Extracted entries:
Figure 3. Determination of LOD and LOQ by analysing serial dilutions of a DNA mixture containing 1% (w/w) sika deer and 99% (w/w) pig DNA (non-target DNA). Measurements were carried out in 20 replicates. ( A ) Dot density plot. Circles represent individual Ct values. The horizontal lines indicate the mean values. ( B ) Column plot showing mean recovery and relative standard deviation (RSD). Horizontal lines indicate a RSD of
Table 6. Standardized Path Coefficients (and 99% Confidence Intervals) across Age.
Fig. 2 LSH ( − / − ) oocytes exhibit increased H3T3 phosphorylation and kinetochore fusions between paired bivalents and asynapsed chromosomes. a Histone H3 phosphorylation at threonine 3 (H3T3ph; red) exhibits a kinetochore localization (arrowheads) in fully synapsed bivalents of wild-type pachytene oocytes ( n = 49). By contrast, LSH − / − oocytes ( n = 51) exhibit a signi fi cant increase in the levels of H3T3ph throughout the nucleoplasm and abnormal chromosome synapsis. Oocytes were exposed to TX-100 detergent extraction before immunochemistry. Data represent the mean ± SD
==
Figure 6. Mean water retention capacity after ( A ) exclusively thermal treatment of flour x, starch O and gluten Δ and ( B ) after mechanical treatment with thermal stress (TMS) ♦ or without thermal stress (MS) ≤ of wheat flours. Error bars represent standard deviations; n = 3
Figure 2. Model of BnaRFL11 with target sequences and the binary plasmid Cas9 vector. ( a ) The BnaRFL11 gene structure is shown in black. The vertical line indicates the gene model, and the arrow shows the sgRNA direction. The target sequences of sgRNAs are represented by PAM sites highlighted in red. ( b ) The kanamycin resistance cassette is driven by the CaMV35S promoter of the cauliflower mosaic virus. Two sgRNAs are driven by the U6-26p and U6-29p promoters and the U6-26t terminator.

Problem statement: Lines containing the string "Figure" are the ones to copy from the entries above.

Answer to this problem:
Figure 3. Determination of LOD and LOQ by analysing serial dilutions of a DNA mixture containing 1% (w/w) sika deer and 99% (w/w) pig DNA (non-target DNA). Measurements were carried out in 20 replicates. ( A ) Dot density plot. Circles represent individual Ct values. The horizontal lines indicate the mean values. ( B ) Column plot showing mean recovery and relative standard deviation (RSD). Horizontal lines indicate a RSD of
Figure 6. Mean water retention capacity after ( A ) exclusively thermal treatment of flour x, starch O and gluten Δ and ( B ) after mechanical treatment with thermal stress (TMS) ♦ or without thermal stress (MS) ≤ of wheat flours. Error bars represent standard deviations; n = 3
Figure 2. Model of BnaRFL11 with target sequences and the binary plasmid Cas9 vector. ( a ) The BnaRFL11 gene structure is shown in black. The vertical line indicates the gene model, and the arrow shows the sgRNA direction. The target sequences of sgRNAs are represented by PAM sites highlighted in red. ( b ) The kanamycin resistance cassette is driven by the CaMV35S promoter of the cauliflower mosaic virus. Two sgRNAs are driven by the U6-26p and U6-29p promoters and the U6-26t terminator.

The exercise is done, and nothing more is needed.